Mr. Fixit’s prescription ran out and needed to be renewed before August 29. Since the 15th fell on Saturday, I called to request a new prescription from his oncologist Monday, the 17th. They faxed the new scrip  and received confirmation on the same day that the fax had been received. The nurse said I could call that same day to request the medication. His last dose is August 29. I decided to wait until Tuesday to give them time to get the fax into the system. I called. They told me that it takes 2 days for the fax to be sent to the pharmacy. I was told to call back Thursday. I said I would give them an extra day and call on Friday. I called Friday. I was told by the rep that it hadn’t been processed, but someone would call me back that afternoon or Monday, for sure, to make delivery arrangements. No one called. I was beginning to get upset. I called again Tuesday. Again I was told that someone would call me that afternoon or Wednesday. Every time I called I mentioned that his last day for the meds he had on hand was the 29th. No one called.
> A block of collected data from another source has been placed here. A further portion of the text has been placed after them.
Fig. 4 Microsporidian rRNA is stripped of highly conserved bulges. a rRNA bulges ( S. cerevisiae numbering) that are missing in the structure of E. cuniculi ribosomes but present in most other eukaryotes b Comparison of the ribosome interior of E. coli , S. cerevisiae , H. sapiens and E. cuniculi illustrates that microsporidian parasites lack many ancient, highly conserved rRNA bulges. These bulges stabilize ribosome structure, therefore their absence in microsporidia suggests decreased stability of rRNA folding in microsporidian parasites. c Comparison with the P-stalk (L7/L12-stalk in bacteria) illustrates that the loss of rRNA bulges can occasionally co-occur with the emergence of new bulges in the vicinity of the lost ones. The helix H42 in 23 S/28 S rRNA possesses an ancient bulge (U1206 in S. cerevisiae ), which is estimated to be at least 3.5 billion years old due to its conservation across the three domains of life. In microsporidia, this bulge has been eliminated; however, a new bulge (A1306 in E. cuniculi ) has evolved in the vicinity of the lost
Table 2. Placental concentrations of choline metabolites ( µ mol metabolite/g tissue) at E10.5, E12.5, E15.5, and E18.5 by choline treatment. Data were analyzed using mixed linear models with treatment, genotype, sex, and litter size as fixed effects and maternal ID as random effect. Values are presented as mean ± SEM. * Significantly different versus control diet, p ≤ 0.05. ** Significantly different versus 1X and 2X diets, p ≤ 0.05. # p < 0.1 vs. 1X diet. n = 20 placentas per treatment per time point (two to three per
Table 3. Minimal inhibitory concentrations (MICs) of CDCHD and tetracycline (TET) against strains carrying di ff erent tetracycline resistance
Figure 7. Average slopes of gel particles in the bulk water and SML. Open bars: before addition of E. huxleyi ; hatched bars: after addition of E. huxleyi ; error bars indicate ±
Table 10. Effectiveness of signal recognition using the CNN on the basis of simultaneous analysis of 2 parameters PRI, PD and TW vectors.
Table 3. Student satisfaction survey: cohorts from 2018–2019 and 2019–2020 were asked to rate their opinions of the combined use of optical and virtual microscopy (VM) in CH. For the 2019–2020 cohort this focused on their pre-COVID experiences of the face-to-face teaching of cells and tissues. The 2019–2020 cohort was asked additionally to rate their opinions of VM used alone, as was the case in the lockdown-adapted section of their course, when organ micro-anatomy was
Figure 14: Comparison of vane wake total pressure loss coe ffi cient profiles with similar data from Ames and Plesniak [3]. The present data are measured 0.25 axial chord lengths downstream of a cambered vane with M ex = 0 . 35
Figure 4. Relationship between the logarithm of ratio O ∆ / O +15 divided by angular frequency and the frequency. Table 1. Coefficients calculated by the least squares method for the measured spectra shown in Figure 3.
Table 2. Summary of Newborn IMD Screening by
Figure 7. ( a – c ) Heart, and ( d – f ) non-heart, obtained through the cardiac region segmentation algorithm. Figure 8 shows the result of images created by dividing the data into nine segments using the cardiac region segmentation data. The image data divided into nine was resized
By Thursday I had given up. I decided that I was not going call again. Mr. Fixit had an appointment so see the doctor today (Fri.), and I was going to bring the problem to his attention hoping that his staff could accomplish more than I was. My stress level was out of sight. At that point, I didn’t know if an interruption in his meds schedule would be a problem. (I found out today that the medication stays in the system for 4 days.)

Finally at 3:30 pm Thursday someone called and said that the meds were scheduled for delivery Monday. I told her that wasn’t soon enough. We had to have it by Friday since UPS doesn’t deliver on Saturdays here. I explained to her the many phone calls I made and the fact that no one had the courtesy to call and explain what was happening. I also told her I had followed all their instructions to the letter. She said she would overnight it. She said that a signature was required on delivery. I said I would wait at home until the UPS guy knocked on the door.

Okay, great. I might mention here that from August 17 to August 27 I was practically tied to the house waiting for phone calls. It’s true that I have a cell phone, but I didn’t know what information would be needed, and I felt like I had to have all documentation close at hand.

Then I remembered after I hung up that Mr. Fixit had his doctor’s appointment Friday. I called our son to see if his son could come our house to sign for the package, but he had to work. I thought that Mr. Fixit could go to the doctor alone and I would wait at home. I realized that wasn’t such a good idea because Mr. Fixit has a problem with his hearing, and with English being his second language, he sometimes has trouble understanding what’s said to him. Again my stress shot up. Ben, our son, said he would take time from work to go with him. That worked out great.

The UPS guy did show up while they were gone. It’s a good thing I was there.

It seemed like everything that could go wrong did go wrong. It was the perfect storm of circumstances.

Now that it’s over I feel like a wet dishrag, but at least he has what he needs. It ended okay. I hope I don’t have to go through that again. The responsibility is onerous.

One nice thing did happen. Yesterday afternoon, a large tree limb fell from the oak tree in the front hard. It didn’t hit the ground; it was hung on another branch. I decided while waiting for the UPS guy, I would get the handy-dandy branch-lopper tool thingy and try to get it down and clean up the mess. I snipped and pulled, snipped and pulled, but the darned thing wouldn’t drop. As it is my nature, I was worried that just as some little kid or small animal wandered into the yard, it would fall and we would be sued. I have such a pleasant outlook, don’t I?

Anyway, the UPS guy came and saw my problem. He pulled it down and even dragged it to the street. Wasn’t that nice of him? Now all I have to do is cut it up with the chain saw so the city will pick it up. I have to wait until someone is here with me in case I need a tourniquet. I remember too well what happened when I used the electric trimmer on the hedges.

2 comments:

Ginnie said...

You have every right to be stressed. I sometimes think that the people working in doctor's offices grow immune to patient's stress. This sort of thing seems to happen way too often.
Thanks for commenting on my blog.

lyndagrace said...

Hello,
I just found your blog and read, this, your most recent post about the trying time you had trying to refill such a critical prescription. I don’t know your whole story yet, but I look forward to reading some of your other posts. Sometimes, having a small kindness shown to you makes all the difference in the world. Yay for the UPS guy!
Having to care for a loved one with an illness such as cancer is stressful enough. I agree with Ginnie, unfortunately a lot of health care workers are hardened to the trauma of their patients and clients.